Departments of Internal Medicine (B.K.N., J.E.K., J.L.L., S.L. Krein, T.J.I., S.S.)
University of Michigan Medical School, Ann Arbor. Veterans Affairs Ann Arbor Center for Clinical Management Research, MI (B.K.N., S.L. Krein, T.J.I., S.S.).
Circulation. 2018 Jul 10;138(2):154-163. doi: 10.1161/CIRCULATIONAHA.118.033674.
In-hospital cardiac arrest (IHCA) is common, and outcomes vary substantially across US hospitals, but reasons for these differences are largely unknown. We set out to better understand how top-performing hospitals organize their resuscitation teams to achieve high survival rates for IHCA.
We calculated risk-standardized IHCA survival to discharge rates across American Heart Association Get With The Guidelines-Resuscitation registry hospitals between 2012 and 2014. We identified geographically and academically diverse hospitals in the top, middle, and bottom quartiles of survival for IHCA and performed a qualitative study that included site visits with in-depth interviews of clinical and administrative staff at 9 hospitals. With the use of thematic analysis, data were analyzed to identify salient themes of perceived performance by informants.
Across 9 hospitals, we interviewed 158 individuals from multiple disciplines including physicians (17.1%), nurses (45.6%), other clinical staff (17.1%), and administration (20.3%). We identified 4 broad themes related to resuscitation teams: (1) team design, (2) team composition and roles, (3) communication and leadership during IHCA, and (4) training and education. Resuscitation teams at top-performing hospitals demonstrated the following features: dedicated or designated resuscitation teams; participation of diverse disciplines as team members during IHCA; clear roles and responsibilities of team members; better communication and leadership during IHCA; and in-depth mock codes.
Resuscitation teams at hospitals with high IHCA survival differ from non-top-performing hospitals. Our findings suggest core elements of successful resuscitation teams that are associated with better outcomes and form the basis for future work to improve IHCA.
院内心搏骤停(IHCA)很常见,美国各家医院的预后差异很大,但造成这种差异的原因尚不清楚。我们旨在更好地了解表现优异的医院如何组织其复苏团队,以实现 IHCA 高存活率。

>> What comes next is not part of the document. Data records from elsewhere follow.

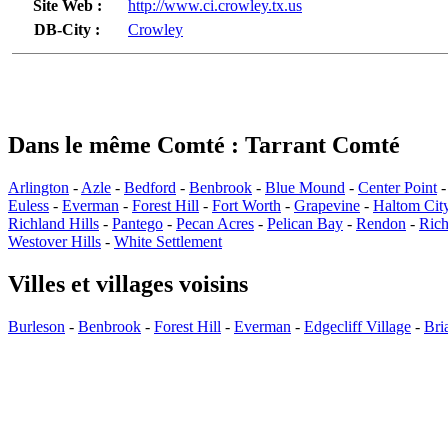
Site Web :
http://www.ci.crowley.tx.us
DB-City :
Crowley
Dans le même Comté : Tarrant Comté
Arlington
-
Azle
-
Bedford
-
Benbrook
-
Blue Mound
-
Center Point
Euless
-
Everman
-
Forest Hill
-
Fort Worth
-
Grapevine
-
Haltom Cit
Richland Hills
-
Pantego
-
Pecan Acres
-
Pelican Bay
-
Rendon
-
Rich
Westover Hills
-
White Settlement
Villes et villages voisins
Burleson
-
Benbrook
-
Forest Hill
-
Everman
-
Edgecliff Village
-
Bri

我们计算了 2012 年至 2014 年期间在美国心脏协会 Get With The Guidelines-Resuscitation 注册医院中,按风险校正的 IHCA 存活至出院率。我们在地理和学术上均具有多样性的医院中,确定了 IHCA 存活率处于前四分之一、中位数和后四分之一的医院,并进行了一项定性研究,对 9 家医院的临床和行政人员进行了现场访问和深入访谈。通过主题分析,对数据进行分析以确定受访者认为的绩效突出主题。

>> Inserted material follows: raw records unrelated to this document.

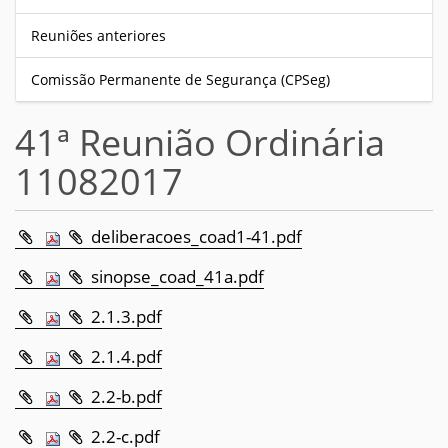
Reuniões anteriores
Comissão Permanente de Segurança (CPSeg)
41ª Reunião Ordinária
11082017
deliberacoes_coad1-41.pdf
sinopse_coad_41a.pdf
2.1.3.pdf
2.1.4.pdf
2.2-b.pdf
2.2-c.pdf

在 9 家医院中,我们采访了来自多个学科的 158 人,包括医生(17.1%)、护士(45.6%)、其他临床人员(17.1%)和管理人员(20.3%)。我们确定了与复苏团队相关的 4 个广泛主题:(1)团队设计,(2)团队组成和角色,(3)IHCA 期间的沟通和领导,(4)培训和教育。表现优异的医院的复苏团队具有以下特点:有专门或指定的复苏团队;在 IHCA 期间,不同学科的人员作为团队成员参与;团队成员的角色和职责明确;IHCA 期间的沟通和领导力更好;以及深入的模拟代码。
IHCA 存活率高的医院的复苏团队与表现不佳的医院不同。我们的研究结果表明,成功复苏团队的核心要素与更好的结果相关,并为未来改善 IHCA 的工作奠定了基础。